◆ ACTIVITY ◆
Count the lines in the data below that have "which" in them, and reply with only that number.

◆ Source texts of formatted documents ◆
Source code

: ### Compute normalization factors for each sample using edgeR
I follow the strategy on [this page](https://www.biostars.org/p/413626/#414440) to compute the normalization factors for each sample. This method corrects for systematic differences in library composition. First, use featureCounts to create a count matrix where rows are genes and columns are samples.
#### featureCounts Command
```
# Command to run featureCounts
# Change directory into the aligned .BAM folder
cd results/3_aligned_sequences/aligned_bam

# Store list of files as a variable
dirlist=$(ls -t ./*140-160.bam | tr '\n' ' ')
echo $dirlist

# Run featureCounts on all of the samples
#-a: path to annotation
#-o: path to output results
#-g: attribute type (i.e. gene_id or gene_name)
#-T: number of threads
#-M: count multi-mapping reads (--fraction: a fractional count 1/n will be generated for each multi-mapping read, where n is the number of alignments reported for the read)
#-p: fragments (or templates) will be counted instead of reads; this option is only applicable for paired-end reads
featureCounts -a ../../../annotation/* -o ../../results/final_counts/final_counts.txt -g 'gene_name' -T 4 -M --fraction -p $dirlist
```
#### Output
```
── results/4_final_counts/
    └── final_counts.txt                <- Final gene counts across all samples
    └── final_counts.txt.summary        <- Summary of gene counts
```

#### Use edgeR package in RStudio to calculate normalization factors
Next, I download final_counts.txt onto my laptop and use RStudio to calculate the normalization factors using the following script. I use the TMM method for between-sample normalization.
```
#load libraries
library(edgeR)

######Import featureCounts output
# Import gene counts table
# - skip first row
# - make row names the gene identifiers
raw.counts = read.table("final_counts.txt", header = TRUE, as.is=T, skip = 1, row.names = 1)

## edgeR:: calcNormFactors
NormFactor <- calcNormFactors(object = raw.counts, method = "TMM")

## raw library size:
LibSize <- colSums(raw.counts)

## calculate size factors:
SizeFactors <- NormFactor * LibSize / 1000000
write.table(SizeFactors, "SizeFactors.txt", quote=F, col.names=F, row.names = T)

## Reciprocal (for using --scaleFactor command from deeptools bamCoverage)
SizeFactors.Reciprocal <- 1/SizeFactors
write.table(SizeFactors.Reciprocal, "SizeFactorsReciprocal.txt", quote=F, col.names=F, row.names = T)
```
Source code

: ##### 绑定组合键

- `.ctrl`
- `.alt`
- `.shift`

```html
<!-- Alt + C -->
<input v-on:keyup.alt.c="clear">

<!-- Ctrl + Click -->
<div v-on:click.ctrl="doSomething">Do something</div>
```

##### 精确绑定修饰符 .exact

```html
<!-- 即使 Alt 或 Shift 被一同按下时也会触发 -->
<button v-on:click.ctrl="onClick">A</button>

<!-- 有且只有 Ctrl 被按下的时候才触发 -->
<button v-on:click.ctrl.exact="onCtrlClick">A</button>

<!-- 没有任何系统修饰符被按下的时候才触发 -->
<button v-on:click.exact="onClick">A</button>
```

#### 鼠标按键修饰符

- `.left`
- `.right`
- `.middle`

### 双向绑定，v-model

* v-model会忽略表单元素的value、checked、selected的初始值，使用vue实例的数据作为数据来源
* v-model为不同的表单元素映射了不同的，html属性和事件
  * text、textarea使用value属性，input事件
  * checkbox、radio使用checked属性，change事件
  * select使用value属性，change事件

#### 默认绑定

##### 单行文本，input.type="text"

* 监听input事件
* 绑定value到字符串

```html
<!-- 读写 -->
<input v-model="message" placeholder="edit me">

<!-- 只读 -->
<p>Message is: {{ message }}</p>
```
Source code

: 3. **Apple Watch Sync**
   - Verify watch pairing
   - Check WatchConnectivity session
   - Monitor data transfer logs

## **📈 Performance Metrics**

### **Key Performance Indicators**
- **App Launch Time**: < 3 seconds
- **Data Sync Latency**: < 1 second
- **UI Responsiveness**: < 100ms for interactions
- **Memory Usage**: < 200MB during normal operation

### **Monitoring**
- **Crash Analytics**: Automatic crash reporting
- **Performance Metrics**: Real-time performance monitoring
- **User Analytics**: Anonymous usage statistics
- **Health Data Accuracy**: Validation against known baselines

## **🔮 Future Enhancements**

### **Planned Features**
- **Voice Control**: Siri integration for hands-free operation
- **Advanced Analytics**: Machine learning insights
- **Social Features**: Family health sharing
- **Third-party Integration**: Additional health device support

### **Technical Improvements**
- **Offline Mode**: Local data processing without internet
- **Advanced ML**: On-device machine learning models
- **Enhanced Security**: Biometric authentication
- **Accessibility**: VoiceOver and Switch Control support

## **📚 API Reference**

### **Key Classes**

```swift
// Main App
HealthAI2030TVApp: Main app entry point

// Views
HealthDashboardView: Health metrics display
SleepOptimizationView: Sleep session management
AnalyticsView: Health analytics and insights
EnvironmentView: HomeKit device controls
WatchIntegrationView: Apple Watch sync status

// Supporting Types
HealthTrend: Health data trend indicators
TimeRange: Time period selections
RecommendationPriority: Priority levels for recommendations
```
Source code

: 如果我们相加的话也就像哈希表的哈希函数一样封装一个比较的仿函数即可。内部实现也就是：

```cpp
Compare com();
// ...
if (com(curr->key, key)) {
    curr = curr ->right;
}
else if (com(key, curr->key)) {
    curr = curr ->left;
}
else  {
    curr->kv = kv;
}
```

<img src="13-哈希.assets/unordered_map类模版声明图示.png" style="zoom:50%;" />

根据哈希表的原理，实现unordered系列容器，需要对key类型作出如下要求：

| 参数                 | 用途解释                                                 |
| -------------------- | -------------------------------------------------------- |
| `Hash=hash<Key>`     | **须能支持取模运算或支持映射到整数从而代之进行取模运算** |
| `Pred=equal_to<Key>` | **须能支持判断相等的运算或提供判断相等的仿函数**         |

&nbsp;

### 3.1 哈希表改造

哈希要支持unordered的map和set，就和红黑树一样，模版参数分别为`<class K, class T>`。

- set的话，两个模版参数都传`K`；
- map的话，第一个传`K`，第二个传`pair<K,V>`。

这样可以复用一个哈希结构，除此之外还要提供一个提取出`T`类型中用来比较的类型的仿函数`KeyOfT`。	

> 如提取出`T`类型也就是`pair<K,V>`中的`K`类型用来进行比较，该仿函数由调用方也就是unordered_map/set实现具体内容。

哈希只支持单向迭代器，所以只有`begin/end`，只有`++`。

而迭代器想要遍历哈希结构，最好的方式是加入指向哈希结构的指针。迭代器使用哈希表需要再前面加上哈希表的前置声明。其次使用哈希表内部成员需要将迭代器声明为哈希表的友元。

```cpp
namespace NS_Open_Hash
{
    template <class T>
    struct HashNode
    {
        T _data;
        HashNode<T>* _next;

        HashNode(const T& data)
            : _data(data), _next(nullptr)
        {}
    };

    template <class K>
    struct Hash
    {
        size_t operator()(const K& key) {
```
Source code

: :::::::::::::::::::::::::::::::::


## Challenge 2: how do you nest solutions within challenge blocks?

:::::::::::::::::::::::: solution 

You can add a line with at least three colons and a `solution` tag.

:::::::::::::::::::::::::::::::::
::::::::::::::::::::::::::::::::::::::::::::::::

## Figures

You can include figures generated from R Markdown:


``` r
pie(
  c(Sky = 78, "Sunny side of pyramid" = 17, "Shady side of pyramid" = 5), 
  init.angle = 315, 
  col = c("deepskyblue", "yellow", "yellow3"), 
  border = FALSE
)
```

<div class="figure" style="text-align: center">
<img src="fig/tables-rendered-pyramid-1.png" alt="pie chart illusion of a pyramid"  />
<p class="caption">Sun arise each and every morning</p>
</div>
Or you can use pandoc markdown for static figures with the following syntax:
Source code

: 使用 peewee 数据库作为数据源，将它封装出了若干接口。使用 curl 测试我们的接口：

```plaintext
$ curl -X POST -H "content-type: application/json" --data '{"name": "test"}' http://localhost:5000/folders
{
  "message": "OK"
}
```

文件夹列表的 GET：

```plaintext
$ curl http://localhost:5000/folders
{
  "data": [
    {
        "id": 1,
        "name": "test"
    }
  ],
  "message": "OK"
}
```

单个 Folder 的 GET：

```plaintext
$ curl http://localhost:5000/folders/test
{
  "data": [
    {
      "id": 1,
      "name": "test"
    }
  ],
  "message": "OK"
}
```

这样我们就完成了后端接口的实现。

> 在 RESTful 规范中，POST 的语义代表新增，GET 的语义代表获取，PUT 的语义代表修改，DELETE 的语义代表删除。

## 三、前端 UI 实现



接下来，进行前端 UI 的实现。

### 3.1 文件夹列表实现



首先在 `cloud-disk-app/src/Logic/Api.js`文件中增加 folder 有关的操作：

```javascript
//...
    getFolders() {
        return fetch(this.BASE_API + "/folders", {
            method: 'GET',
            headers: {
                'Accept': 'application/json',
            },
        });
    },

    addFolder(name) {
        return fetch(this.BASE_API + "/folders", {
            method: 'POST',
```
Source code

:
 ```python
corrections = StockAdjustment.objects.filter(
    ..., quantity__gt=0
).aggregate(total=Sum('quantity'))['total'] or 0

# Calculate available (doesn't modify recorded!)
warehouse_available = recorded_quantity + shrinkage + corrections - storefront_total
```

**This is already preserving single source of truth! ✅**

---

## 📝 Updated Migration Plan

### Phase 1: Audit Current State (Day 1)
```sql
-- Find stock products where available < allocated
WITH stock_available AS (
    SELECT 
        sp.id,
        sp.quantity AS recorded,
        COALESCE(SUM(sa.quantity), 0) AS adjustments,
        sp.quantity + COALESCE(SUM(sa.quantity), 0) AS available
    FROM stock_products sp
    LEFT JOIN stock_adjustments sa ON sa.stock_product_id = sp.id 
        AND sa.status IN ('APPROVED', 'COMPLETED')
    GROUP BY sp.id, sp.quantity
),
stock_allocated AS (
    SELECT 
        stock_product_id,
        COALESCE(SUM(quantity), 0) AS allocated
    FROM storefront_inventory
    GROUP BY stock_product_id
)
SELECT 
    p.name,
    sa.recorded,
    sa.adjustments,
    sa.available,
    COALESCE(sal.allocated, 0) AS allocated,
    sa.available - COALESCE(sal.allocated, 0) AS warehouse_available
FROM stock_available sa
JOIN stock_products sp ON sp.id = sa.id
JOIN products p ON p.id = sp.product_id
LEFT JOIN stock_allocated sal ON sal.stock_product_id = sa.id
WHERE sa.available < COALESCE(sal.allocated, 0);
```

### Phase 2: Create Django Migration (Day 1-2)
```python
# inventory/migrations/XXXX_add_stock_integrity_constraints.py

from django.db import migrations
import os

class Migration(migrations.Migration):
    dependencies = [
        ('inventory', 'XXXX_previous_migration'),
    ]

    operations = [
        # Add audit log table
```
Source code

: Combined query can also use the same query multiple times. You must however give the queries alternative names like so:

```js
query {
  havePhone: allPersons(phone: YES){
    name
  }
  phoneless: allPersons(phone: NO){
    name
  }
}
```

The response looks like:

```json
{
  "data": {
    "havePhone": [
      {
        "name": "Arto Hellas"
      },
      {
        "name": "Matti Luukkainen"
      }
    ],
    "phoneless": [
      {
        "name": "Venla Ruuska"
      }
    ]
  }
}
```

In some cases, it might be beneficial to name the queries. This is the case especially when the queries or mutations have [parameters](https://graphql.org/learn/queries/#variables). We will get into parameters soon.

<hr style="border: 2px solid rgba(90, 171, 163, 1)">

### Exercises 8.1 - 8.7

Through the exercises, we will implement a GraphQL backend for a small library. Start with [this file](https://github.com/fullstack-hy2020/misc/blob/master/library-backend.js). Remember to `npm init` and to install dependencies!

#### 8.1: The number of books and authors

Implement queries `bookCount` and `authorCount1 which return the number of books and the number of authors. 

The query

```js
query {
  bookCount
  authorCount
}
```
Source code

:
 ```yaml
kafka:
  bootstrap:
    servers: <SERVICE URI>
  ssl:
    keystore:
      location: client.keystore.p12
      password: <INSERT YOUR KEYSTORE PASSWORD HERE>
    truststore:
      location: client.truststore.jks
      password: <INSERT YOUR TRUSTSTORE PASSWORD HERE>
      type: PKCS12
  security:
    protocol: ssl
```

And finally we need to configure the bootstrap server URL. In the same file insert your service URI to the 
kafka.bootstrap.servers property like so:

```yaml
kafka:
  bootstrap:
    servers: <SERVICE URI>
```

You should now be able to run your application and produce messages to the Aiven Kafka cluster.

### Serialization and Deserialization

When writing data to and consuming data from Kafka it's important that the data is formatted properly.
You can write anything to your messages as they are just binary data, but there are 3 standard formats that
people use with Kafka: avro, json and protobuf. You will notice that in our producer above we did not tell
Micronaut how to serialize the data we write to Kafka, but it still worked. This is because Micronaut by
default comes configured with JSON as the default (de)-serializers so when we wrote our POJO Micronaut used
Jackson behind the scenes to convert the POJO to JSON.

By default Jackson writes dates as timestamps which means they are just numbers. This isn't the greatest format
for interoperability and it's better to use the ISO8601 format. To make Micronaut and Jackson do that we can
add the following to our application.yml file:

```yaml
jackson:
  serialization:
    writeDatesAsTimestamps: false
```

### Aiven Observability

◆ RESULT OF THIS TASK ◆
2